[WORK INSTRUCTIONS]: Could you render everything in the data from the line containing "Koulutukset" down to the very end as a Markdown table with the columns No. and Text, numbering each row, skipping blank lines and leaving the pictures out?

[STUDY MATERIAL]:
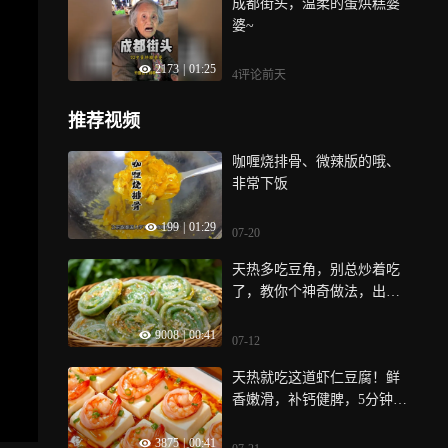
成都街头，温柔的蛋烘糕婆
婆~
2173
|
01:25
4评论
前天
推荐视频
咖喱烧排骨、微辣版的哦、
非常下饭
199
|
01:29
07-20
天热多吃豆角，别总炒着吃
了，教你个神奇做法，出锅
居然比肉还香，孩子吃美了
9008
|
00:41
07-12
天热就吃这道虾仁豆腐！鲜
香嫩滑，补钙健脾，5分钟出
锅，孩子点名要吃
3875
|
00:41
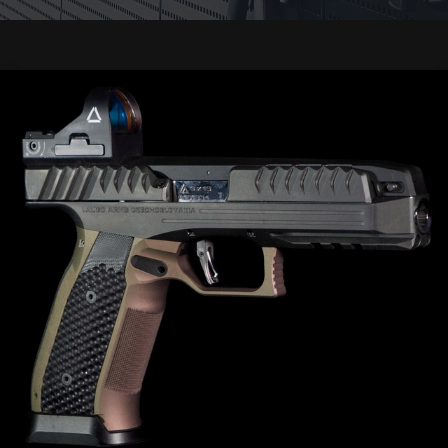
Koulutukset
Aseseppä
Varastointi
Lahjakortit
ASEEN
VALINTA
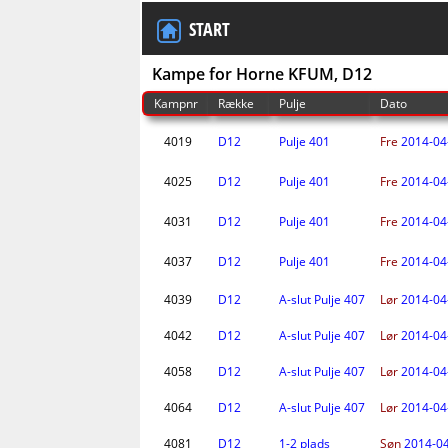
START
Kampe for Horne KFUM, D12
Kampnr
Række
Pulje
Dato
4019
D12
Pulje 401
Fre
2014-04
4025
D12
Pulje 401
Fre
2014-04
4031
D12
Pulje 401
Fre
2014-04
4037
D12
Pulje 401
Fre
2014-04
4039
D12
A-slut Pulje 407
Lør
2014-04
4042
D12
A-slut Pulje 407
Lør
2014-04
4058
D12
A-slut Pulje 407
Lør
2014-04
4064
D12
A-slut Pulje 407
Lør
2014-04
4081
D12
1-2 plads
Søn
2014-04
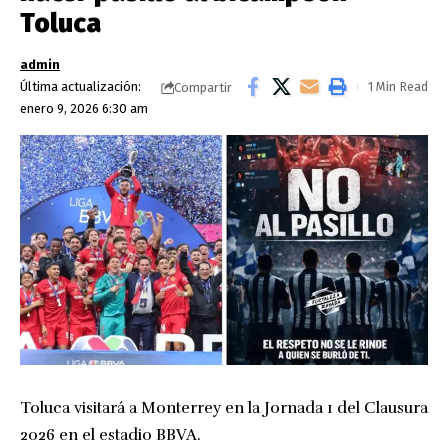
Toluca
admin
Última actualización:
1 Min Read
Compartir
enero 9, 2026 6:30 am
Toluca visitará a Monterrey en la Jornada 1 del Clausura
2026 en el estadio BBVA.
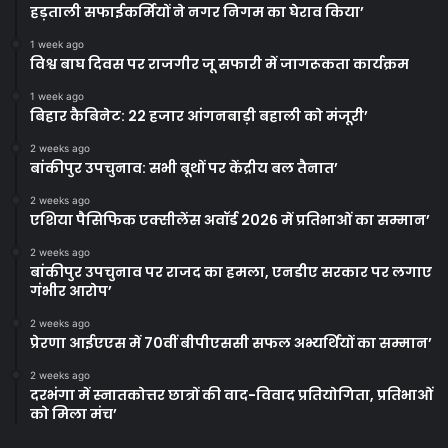
हड़ताली सफाईकर्मियों ने नगर निगम का घेराव किया’
1 week ago
विश्व बाघ दिवस पर राजगीर जू सफारी में जागरूकता कार्यक्रम
1 week ago
बिहार कैबिनेट: 22 हजार आंगनबाड़ी बहाली को मंजूरी’
2 weeks ago
बांकीपुर उपचुनाव: सभी बूथों पर केंद्रीय बल तैनात’
2 weeks ago
एशिया पैसिफिक एक्सीलेंस अवॉर्ड 2026 में प्रतिभाओं का सम्मान’
2 weeks ago
बांकीपुर उपचुनाव पर राजद का हमला, एनडीए सरकार पर लगाए
गंभीर आरोप’
2 weeks ago
प्रेरणा आईएएस में 70वीं बीपीएससी सफल अभ्यर्थियों का सम्मान’
2 weeks ago
दरभंगा में स्नातकोत्तर छात्रों की वाद-विवाद प्रतियोगिता, प्रतिभाओं
को मिला मंच’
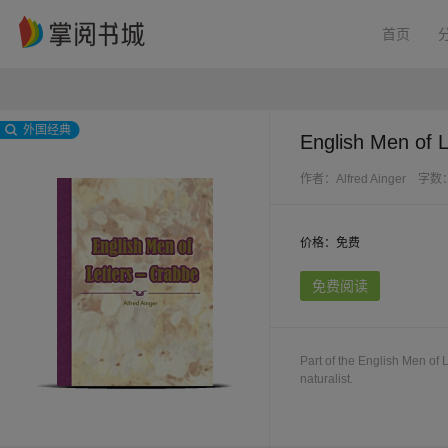
首页
外国经典
English Men of 
作者：Alfred Ainger
字数：
价格：免费
免费阅读
Part of the English Men of 
naturalist.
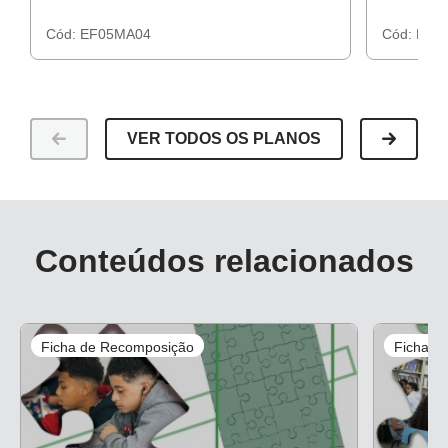
Cód:
EF05MA04
Cód:
EF0
VER TODOS OS PLANOS
Conteúdos relacionados
Ficha de Recomposição
Ficha d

[RESULT]:
| No. | Text |
|---|---|
| 1 | Koulutukset |
| 2 | Aseseppä |
| 3 | Varastointi |
| 4 | Lahjakortit |
| 5 | ASEEN |
| 6 | VALINTA |
| 7 | START |
| 8 | Kampe for Horne KFUM, D12 |
| 9 | Kampnr |
| 10 | Række |
| 11 | Pulje |
| 12 | Dato |
| 13 | 4019 |
| 14 | D12 |
| 15 | Pulje 401 |
| 16 | Fre |
| 17 | 2014-04 |
| 18 | 4025 |
| 19 | D12 |
| 20 | Pulje 401 |
| 21 | Fre |
| 22 | 2014-04 |
| 23 | 4031 |
| 24 | D12 |
| 25 | Pulje 401 |
| 26 | Fre |
| 27 | 2014-04 |
| 28 | 4037 |
| 29 | D12 |
| 30 | Pulje 401 |
| 31 | Fre |
| 32 | 2014-04 |
| 33 | 4039 |
| 34 | D12 |
| 35 | A-slut Pulje 407 |
| 36 | Lør |
| 37 | 2014-04 |
| 38 | 4042 |
| 39 | D12 |
| 40 | A-slut Pulje 407 |
| 41 | Lør |
| 42 | 2014-04 |
| 43 | 4058 |
| 44 | D12 |
| 45 | A-slut Pulje 407 |
| 46 | Lør |
| 47 | 2014-04 |
| 48 | 4064 |
| 49 | D12 |
| 50 | A-slut Pulje 407 |
| 51 | Lør |
| 52 | 2014-04 |
| 53 | 4081 |
| 54 | D12 |
| 55 | 1-2 plads |
| 56 | Søn |
| 57 | 2014-04 |
| 58 | Toluca |
| 59 | admin |
| 60 | Última actualización: |
| 61 | 1 Min Read |
| 62 | Compartir |
| 63 | enero 9, 2026 6:30 am |
| 64 | Toluca visitará a Monterrey en la Jornada 1 del Clausura |
| 65 | 2026 en el estadio BBVA. |
| 66 | हड़ताली सफाईकर्मियों ने नगर निगम का घेराव किया’ |
| 67 | 1 week ago |
| 68 | विश्व बाघ दिवस पर राजगीर जू सफारी में जागरूकता कार्यक्रम |
| 69 | 1 week ago |
| 70 | बिहार कैबिनेट: 22 हजार आंगनबाड़ी बहाली को मंजूरी’ |
| 71 | 2 weeks ago |
| 72 | बांकीपुर उपचुनाव: सभी बूथों पर केंद्रीय बल तैनात’ |
| 73 | 2 weeks ago |
| 74 | एशिया पैसिफिक एक्सीलेंस अवॉर्ड 2026 में प्रतिभाओं का सम्मान’ |
| 75 | 2 weeks ago |
| 76 | बांकीपुर उपचुनाव पर राजद का हमला, एनडीए सरकार पर लगाए |
| 77 | गंभीर आरोप’ |
| 78 | 2 weeks ago |
| 79 | प्रेरणा आईएएस में 70वीं बीपीएससी सफल अभ्यर्थियों का सम्मान’ |
| 80 | 2 weeks ago |
| 81 | दरभंगा में स्नातकोत्तर छात्रों की वाद-विवाद प्रतियोगिता, प्रतिभाओं |
| 82 | को मिला मंच’ |
| 83 | 首页 |
| 84 | 外国经典 |
| 85 | English Men of  |
| 86 | 作者：Alfred Ainger |
| 87 | 字数： |
| 88 | 价格：免费 |
| 89 | 免费阅读 |
| 90 | Part of the English Men of  |
| 91 | naturalist. |
| 92 | Cód: |
| 93 | EF05MA04 |
| 94 | Cód: |
| 95 | EF0 |
| 96 | VER TODOS OS PLANOS |
| 97 | Conteúdos relacionados |
| 98 | Ficha de Recomposição |
| 99 | Ficha d |